Edit tracking data
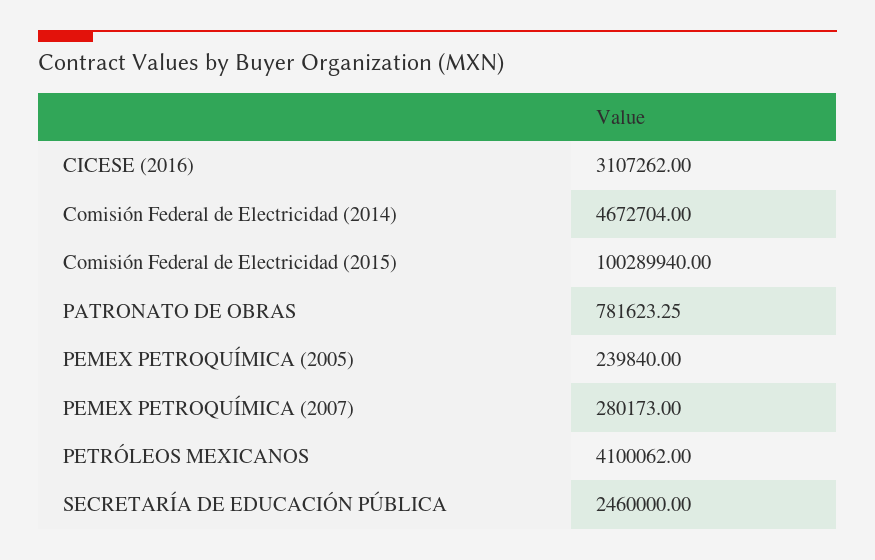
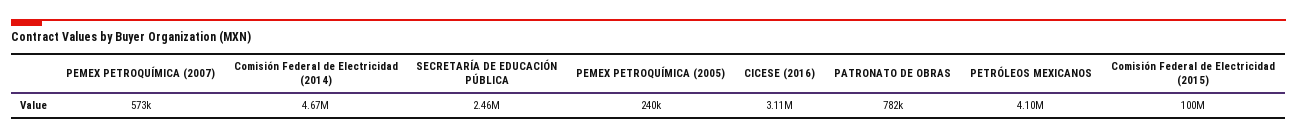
  {
    "CICESE (2016)": 3107262,
    "Comisión Federal de Electricidad (2014)": 4672704,
    "Comisión Federal de Electricidad (2015)": 100289940,
    "PATRONATO DE OBRAS": 781623.25,
    "PEMEX PETROQUÍMICA (2005)": 239840,
-   "PEMEX PETROQUÍMICA (2007)": 280173,
+   "PEMEX PETROQUÍMICA (2007)": 573000,
    "PETRÓLEOS MEXICANOS": 4100062,
    "SECRETARÍA DE EDUCACIÓN PÚBLICA": 2460000
  }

** TO DO **
The records are given above. Copy each line in them that holds "Comisión".

** ANSWER BOX **
    "Comisión Federal de Electricidad (2014)": 4672704,
    "Comisión Federal de Electricidad (2015)": 100289940,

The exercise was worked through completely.